A variety of psychological factors come into play when lawyers cross-examines a witness. It is often not what questions are asked, but how they are asked, and to what end they are given. A few important principles are:
- The Doctrine of Completion: As a general rule a listener (e.g. a jury) expects to hear certain things from a presenter (e.g. a witness). The jury expects a coherent story and fairness (ie; facts and pieces of the story are not hidden from them). They expect the attorney and witness will tell a full and complete story, without hiding anything. The purpose of cross-examination then becomes to let the jury know that they attorney is fulfilling the requirement to have a complete and whole story, that fairness and completeness is the goal. The attorney is held out as someone is interested in the Doctrine of Completeness.
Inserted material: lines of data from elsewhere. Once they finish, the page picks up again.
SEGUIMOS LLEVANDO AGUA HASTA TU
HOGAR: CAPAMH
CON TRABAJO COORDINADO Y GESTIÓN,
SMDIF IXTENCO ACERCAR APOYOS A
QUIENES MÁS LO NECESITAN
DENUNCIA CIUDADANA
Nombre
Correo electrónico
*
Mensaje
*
- Self-Fulfilling Prophecies: An attorney can employ this tactic and become “prophetic” by providing the jury during Voir Dire and the opening statements facts and information that is then corroborated by the witnesses and documents they provide as evidence. The psychological advantage is gained when the information appears unknown or unexpected – as if the lawyer, and the lawyer alone – knew that it would be revealed. During closing arguments, it is critical to remind the jury that you predicted the information would come out, and that it actually was presented in court. The overall purpose of this tactic is to enhance the credibility of the attorney and to highlight and enforce certain key facts or elements of the case.